Created on: September 24, 2009   Last Updated: September 25, 2009

The declining auto industry has been playing a big part in the economic recession happening in the US; therefore, the government passed the Cash for Clunkers bill in hopes of stimulating the American auto industry. This bill gave the American public an incentive to purchase new vehicles at discount prices, thus theoretically boosting revenue for the struggling American auto industry; however, this bill did not have the impact that our government desired.

The first flaw of this bill is the most obvious. The bill is intended to benefit the American auto industry, but who actually benefits from this bill? This bill had more of an impact on stimulating the revenues of foreign automakers. Four out of the top five cars purchased using the Cash for Clunkers program are manufactured by foreign automakers. That leaves only one vehicle in the top five vehicles purchased that is manufactured by an American automaker. The American automaker that benefited the most from Cash for Clunkers was Ford, which is the most financially stable of the American automakers.

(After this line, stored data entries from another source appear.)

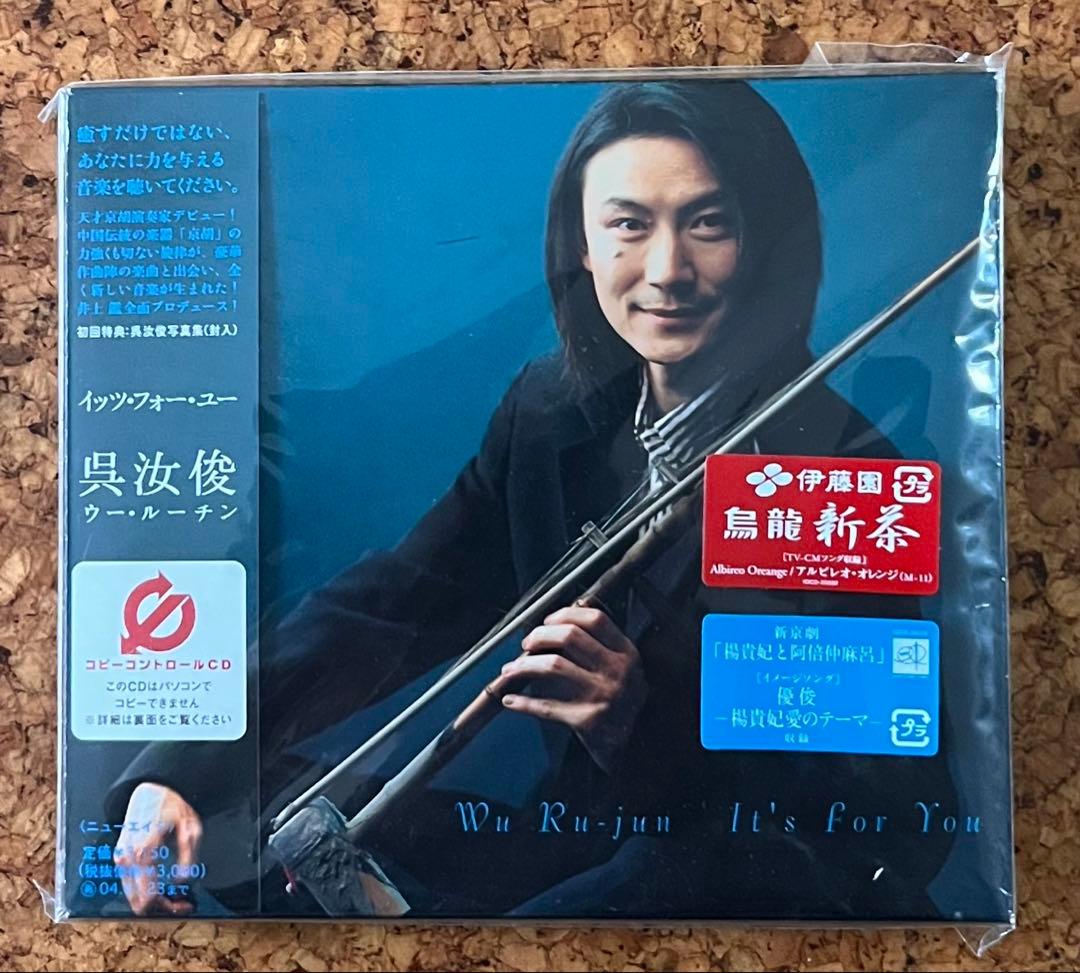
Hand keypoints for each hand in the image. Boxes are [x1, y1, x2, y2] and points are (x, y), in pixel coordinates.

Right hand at [114, 782, 202, 915]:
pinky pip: (129, 883)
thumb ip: (188, 853)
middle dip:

Another problem with this bill is the cost. The initial design of the bill allocated one billion dollars to this program; however, before the end of the program that budget had tripled. The final cost of this bill reached close to three billion dollars. This is a small amount in comparison to some other government programs; however, three billion dollars does not seem so miniscule when it is missing. This program was intended to increase revenue for automakers, so in turn these automakers gave steep discounts on vehicles providing more incentive to visit the car lot. They were not told however that they would have to front the money to the government, and the government would pass them an "I owe you." How exactly is depleting cash reserves a good way of stimulating a business?

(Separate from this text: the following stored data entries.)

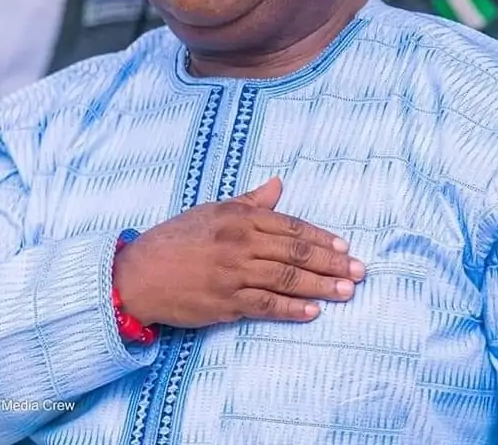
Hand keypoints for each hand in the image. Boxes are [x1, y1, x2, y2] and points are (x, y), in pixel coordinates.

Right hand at [113, 177, 364, 328]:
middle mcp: (239, 243)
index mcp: (238, 217)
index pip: (290, 227)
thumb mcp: (212, 211)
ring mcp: (233, 274)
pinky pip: (266, 306)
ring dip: (321, 287)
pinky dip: (292, 309)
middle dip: (331, 263)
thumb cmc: (176, 239)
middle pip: (295, 254)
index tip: (345, 247)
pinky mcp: (226, 303)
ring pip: (287, 280)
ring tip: (346, 292)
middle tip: (359, 272)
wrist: (139, 274)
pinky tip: (313, 312)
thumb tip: (279, 185)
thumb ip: (249, 201)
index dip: (321, 238)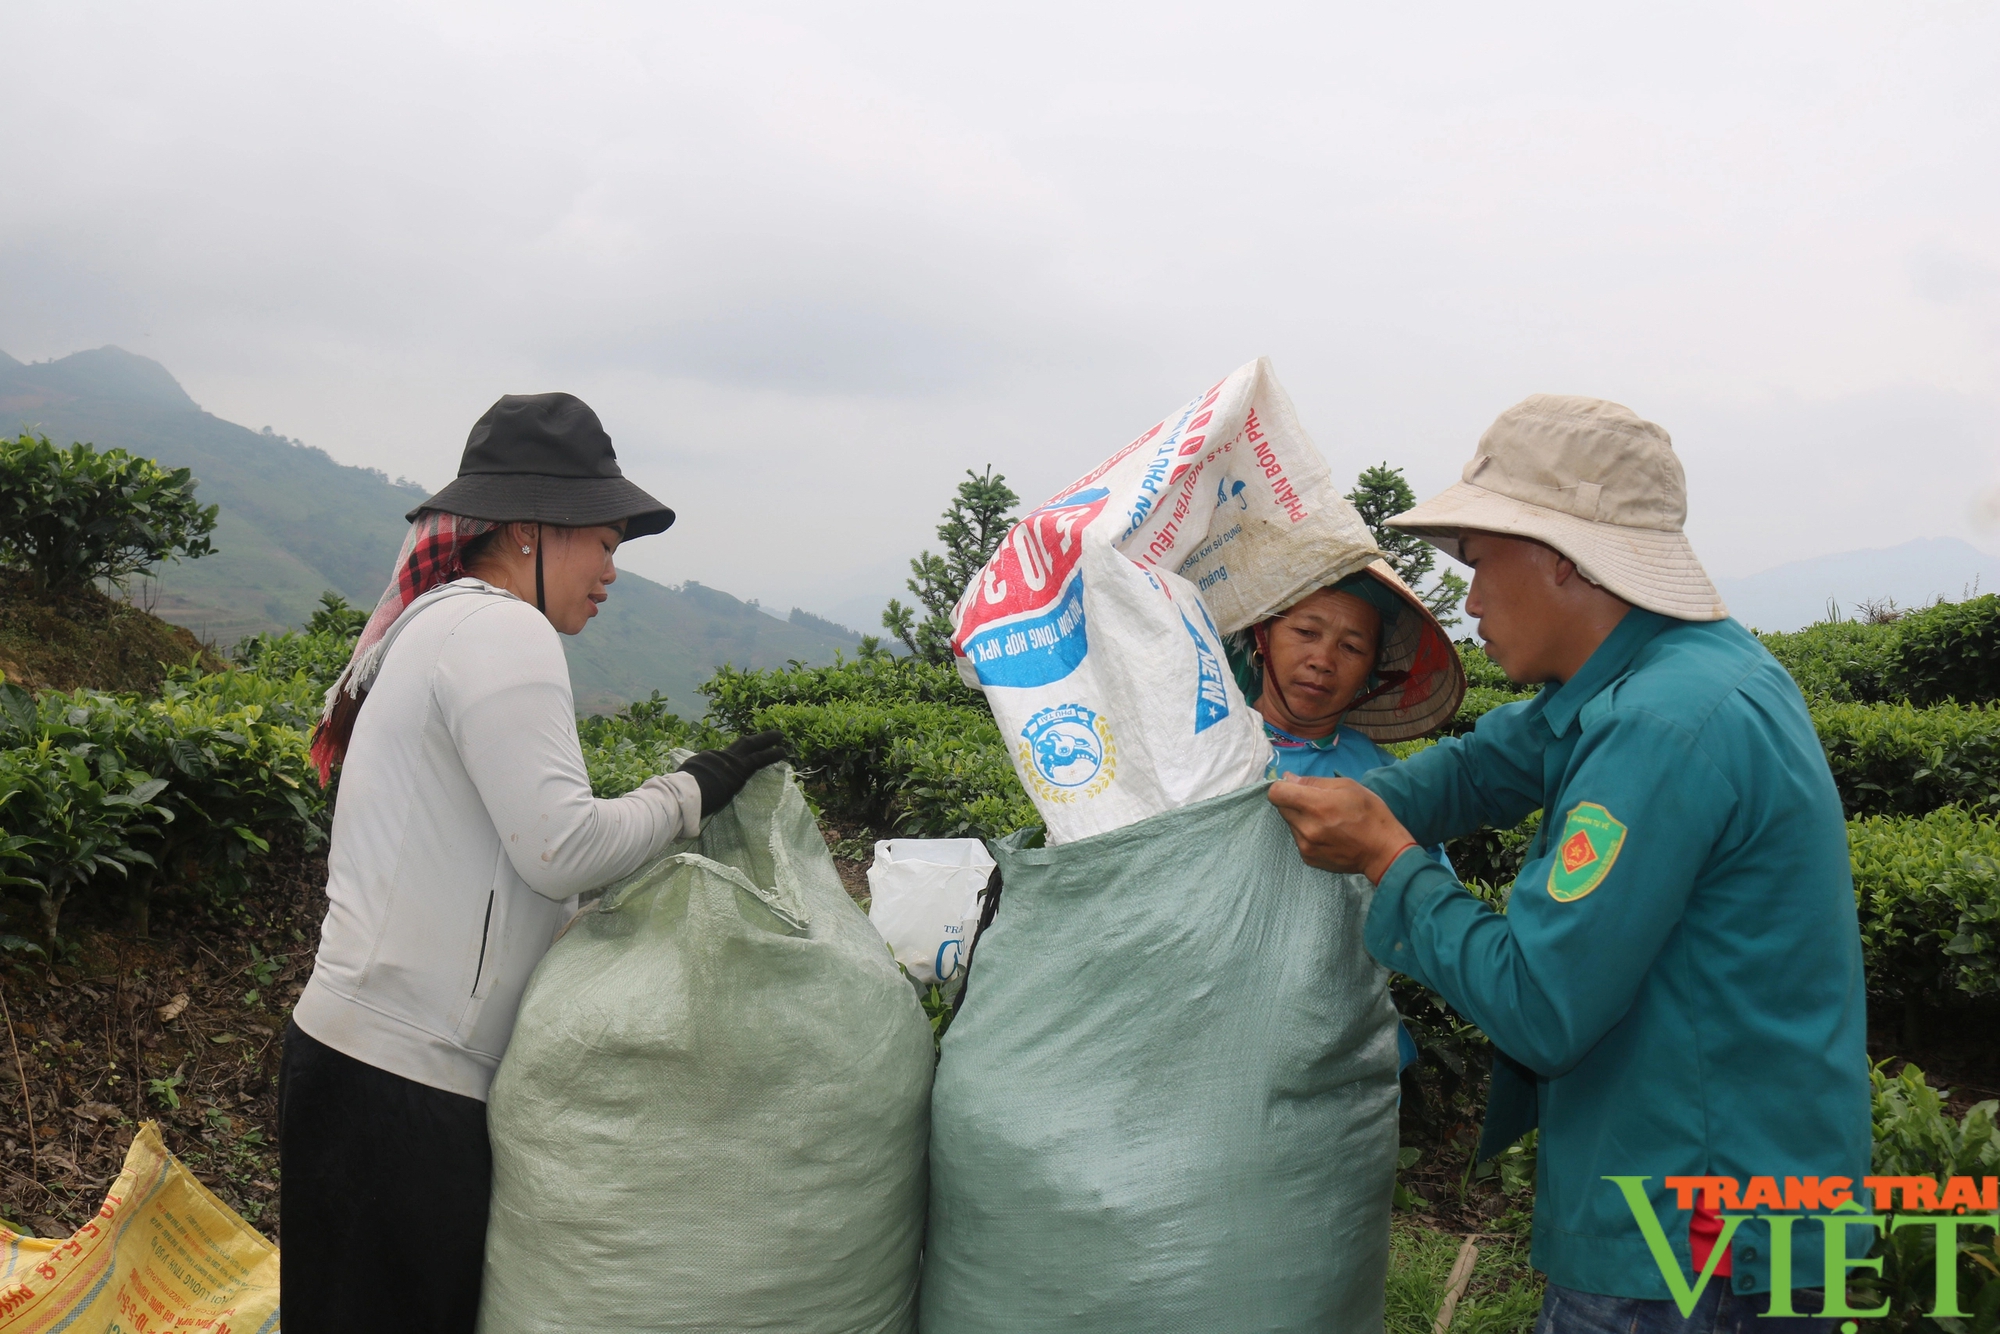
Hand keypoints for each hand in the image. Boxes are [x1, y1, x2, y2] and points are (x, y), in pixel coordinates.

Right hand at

One of the clauses of the Cash for Clunkers program required all vehicles traded in to be destroyed by the dealer. This sounds like a good idea, at first. However, upon further thought, this might be detrimental to our economy. A large by product of the auto industry is the used car industry. This bill has taken hundreds of thousands of vehicles off this market, thus creating a shortage of cheap used cars. Granted, these vehicles were called clunkers for a reason, sometimes a clunker is all that someone can afford. By thinking in terms of simple economics, reducing the supply of used vehicles on the market, the government has used this bill to increase the price of used vehicles.

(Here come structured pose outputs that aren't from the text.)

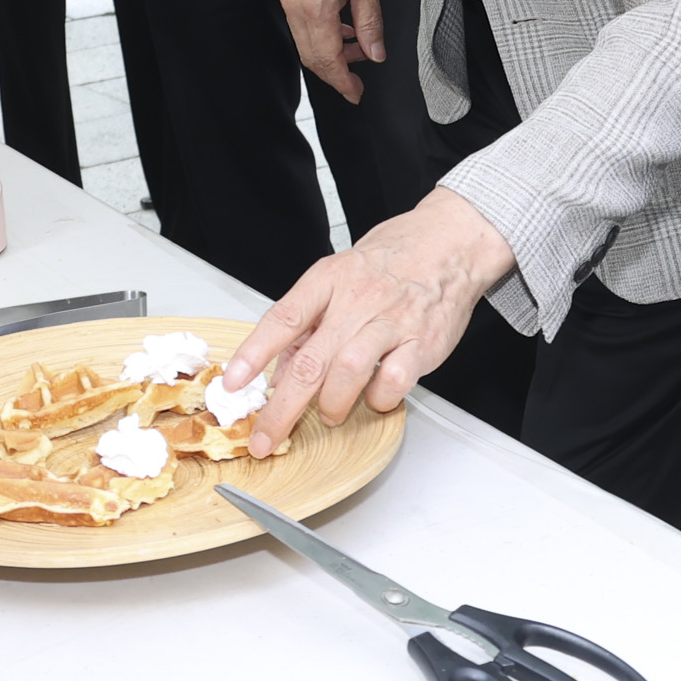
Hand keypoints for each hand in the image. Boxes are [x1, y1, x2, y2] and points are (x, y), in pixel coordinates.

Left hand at [225, 189, 515, 456]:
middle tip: (266, 437)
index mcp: (328, 280)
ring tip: (329, 413)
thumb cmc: (389, 261)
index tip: (232, 384)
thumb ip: (309, 322)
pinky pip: (393, 381)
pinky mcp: (421, 342)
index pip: (282, 319)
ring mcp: (390, 320)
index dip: (253, 354)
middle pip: (310, 361)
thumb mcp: (338, 277)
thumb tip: (280, 370)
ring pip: (348, 372)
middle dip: (283, 408)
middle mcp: (356, 299)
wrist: (448, 243)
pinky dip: (378, 398)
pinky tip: (375, 396)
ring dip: (332, 404)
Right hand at [280, 0, 380, 103]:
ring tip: (357, 46)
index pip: (328, 58)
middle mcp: (296, 7)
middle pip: (312, 57)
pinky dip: (321, 36)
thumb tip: (375, 53)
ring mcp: (288, 1)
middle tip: (357, 79)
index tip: (355, 93)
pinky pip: (302, 27)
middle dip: (336, 72)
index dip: (342, 81)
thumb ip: (370, 23)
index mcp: (317, 7)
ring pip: (306, 44)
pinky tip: (341, 29)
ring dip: (330, 53)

Now the rest of the criticisms of this bill can be overlooked, but my biggest point of contention with the Cash for Clunkers bill is that it did not consider the entire economic situation of the American public. The bill did allow the American public to purchase cars that were steeply discounted and also allowed people, who normally could not afford a new vehicle to purchase one. However, looking at the cause of the US economic slowdown, two of the main causes were an increase in home foreclosures, and an increase in vehicle repossessions. The majority of car buyers do not take into account the true cost of ownership of the vehicle they are purchasing, thus causing financial hardship in some cases. I don't understand how encouraging people to purchase new cars during an economic recession, which was partially caused by car repossessions, is a smart economic decision.